Failing to see how @synchronized works with asynchronous blocks

Question

Suppose I have a function like the following one, that is called 30 times per second (this code is a simplification of a more complex code created by Apple that I am trying to understand. The idea of Apple's original code is this: like I said doSomethingWithImage is called 30 per second. So, the whole method has 1/30 of a second to do everything but imagine that doSomethingThatWillTakeTime takes more than expected and doSomethingWithImage is called again, while doSomethingThatWillTakeTime is already being executed. If this is the case, the code has to drop that image and do nothing.

// code...
@synchronized (self);
  [self doSomethingWithImage:image];
}

// ...

// call under @synchronized( self )
- (void)doSomethingWithImage:(UIImage *)image
{
    self.myImage = image;

    [self executeBlockAsync:^{ 

        UIImage *myImage = nil;

        @synchronized( self ) 
        {
            myImage = self.myImage; 
            if (myImage) { 
                self.myImage = nil; // drop the image
            }
        }

        if ( myImage ) { 
            [self doSomethingThatWillTakeTime:myImage];  
        }
    }];
}


 (void)executeBlockAsync:(dispatch_block_t)block
{
    dispatch_async( _myQueue, ^{
            callbackBlock();
    } );
}

My problem is that looking at this code I cannot see how this is doing that. I do not have a mental image of what lines are being execute in which order for that to occur. Probably I do not understand the role of @synchronized in doing that, on what exactly is being locked or not.

Answer 1

The only thing that @synchronized does is to ensure "thread safe", synchronized interaction with some objects or variables. Specifically, it ensures that you don't access these resources from one thread while they're possibly being mutated elsewhere by another thread. If one thread is inside the @synchronized(self) {...} block and another thread encounters its own @synchronized(self) {...} block, this latter code won't start running that until the other thread finishes its @synchronized block.

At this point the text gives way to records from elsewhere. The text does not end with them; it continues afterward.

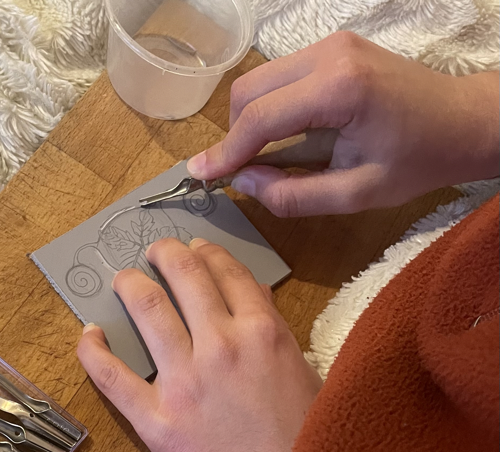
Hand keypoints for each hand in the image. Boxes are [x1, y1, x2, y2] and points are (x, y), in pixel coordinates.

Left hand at [77, 238, 321, 451]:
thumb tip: (248, 294)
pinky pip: (112, 375)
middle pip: (185, 276)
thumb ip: (273, 328)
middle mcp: (222, 345)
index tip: (195, 246)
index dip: (208, 252)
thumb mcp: (304, 372)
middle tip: (155, 250)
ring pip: (147, 309)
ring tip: (124, 279)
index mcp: (263, 332)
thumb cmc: (305, 438)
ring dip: (131, 285)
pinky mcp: (155, 418)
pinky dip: (94, 349)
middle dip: (165, 253)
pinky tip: (89, 333)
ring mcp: (184, 380)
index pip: (228, 272)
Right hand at [187, 31, 499, 216]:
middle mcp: (329, 54)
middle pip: (249, 91)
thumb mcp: (357, 193)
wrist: (463, 120)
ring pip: (259, 80)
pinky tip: (285, 133)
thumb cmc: (419, 160)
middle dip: (235, 134)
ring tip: (263, 156)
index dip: (226, 151)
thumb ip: (294, 194)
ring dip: (250, 120)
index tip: (201, 175)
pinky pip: (280, 76)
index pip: (261, 118)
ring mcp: (331, 44)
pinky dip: (270, 107)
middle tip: (239, 171)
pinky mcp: (333, 46)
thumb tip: (243, 182)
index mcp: (340, 89)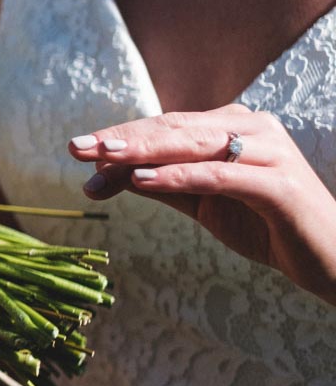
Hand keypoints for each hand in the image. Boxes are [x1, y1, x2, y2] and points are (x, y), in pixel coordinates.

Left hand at [71, 104, 335, 299]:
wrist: (330, 258)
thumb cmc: (265, 226)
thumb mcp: (204, 204)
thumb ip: (163, 185)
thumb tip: (112, 171)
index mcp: (234, 126)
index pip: (166, 127)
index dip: (120, 136)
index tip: (76, 148)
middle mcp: (253, 128)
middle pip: (174, 129)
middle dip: (122, 138)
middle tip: (76, 147)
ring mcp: (270, 153)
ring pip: (194, 146)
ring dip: (143, 152)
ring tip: (102, 157)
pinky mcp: (280, 186)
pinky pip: (220, 176)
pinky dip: (180, 176)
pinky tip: (144, 180)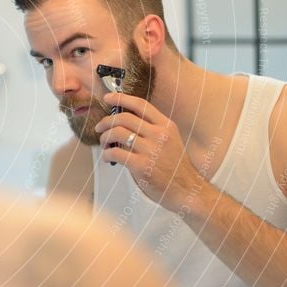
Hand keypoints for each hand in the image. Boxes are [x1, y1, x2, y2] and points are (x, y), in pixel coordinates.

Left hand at [94, 93, 204, 212]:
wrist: (187, 189)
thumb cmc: (174, 166)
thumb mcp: (169, 140)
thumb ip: (151, 129)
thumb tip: (123, 121)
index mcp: (166, 125)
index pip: (140, 104)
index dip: (121, 98)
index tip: (108, 97)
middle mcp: (159, 134)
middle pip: (124, 118)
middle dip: (106, 121)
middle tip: (99, 128)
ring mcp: (150, 150)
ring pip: (117, 133)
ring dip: (104, 138)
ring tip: (104, 144)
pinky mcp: (141, 165)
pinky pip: (115, 153)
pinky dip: (106, 154)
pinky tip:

This is just one of the many synchronization techniques outlined in the Threading Programming Guide: Synchronization. (Or you can also use dedicated GCD queues, either serial queues or concurrent queues that use the reader-writer pattern, to manage this synchronization as outlined in Concurrency Programming Guide: Migrating Away from Threads: Eliminating Lock-based Code. But that's a separate topic altogether.)

In the captureOutput:didOutputSampleBuffer:fromConnection: method that you shared with us, they're just using @synchronized to ensure that the _recordingStatus and the _recorder don't change in one thread while you're using them from another thread. They accomplish this by making sure that all interactions with these variables (whether reading in one thread or updating in another) happens within their own @synchronized { ... } blocks.

But note that @synchronized does not serve any functional purpose beyond that thread safe interaction. All of the logic regarding "should I add a frame or not" is dictated by the simple if statements in that code. The @synchronized directives have nothing to do with that. They're just there to ensure thread safety.

Answer 2

It isn't that the code "drops the image and does nothing". The use of the term "drop" is probably a bit misleading; what happens is that images that haven't yet been delivered to the delegate are overwritten if there is a new image.

What happens is something like this:

• Image 1 is stored in self.myImage
• An asynchronous task is enqueued on a serial dispatch queue to process Image 1.
• When this task executes it picks up the current self.myImage and then clears self.myImage
• If a non-nil image was picked up, it is passed to doSomethingThatWillTakeTime

Later,

• Image 2 is stored in self.myImage
• An asynchronous task is enqueued on a serial dispatch queue to process Image 2
• Since it is a serial dispatch queue, if the first task isn't done, this task will wait.

Now say,

• Image 3 is stored in self.myImage - note that this doesn't check to see if self.myImage is nil, it just overwrites it, so if Image 2 was never processed it has been "dropped"
• An asynchronous task is enqueued on a serial dispatch queue to process Image 3, but it also has to wait
• Now, when the first task finishes, the second will execute. It will pick up the value from self.myImage which is now Image 3 and clear self.myImage
• Image 3 is passed to doSomethingThatWillTakeTime
• When the second task completes, the third task will start.
• It will get nil from self.myImage do nothing.

So you can see how Image 2 was dropped since it was stale; Image 3 had already arrived, so there was no point in processing Image 2.

Essentially, this code implements a circular buffer of size 1

Answer 3

The crucial thing is executeBlockAsync, which in turn calls dispatch_async. So the real work is dispatched to a background queue, which is most likely configured to be working sequentially. doSomethingWithImage immediately returns and will never take 1/30s.

So the dispatching guarantees that image processing is done serially. This works as long as image processing doesn't take more than 1/30s on average. Single images can take longer. If it persists to take longer, the queue will fill up.

I don't understand what @synchronized does in this code. It only makes sense if there is more code (not shown here) that uses the same @synchronized block.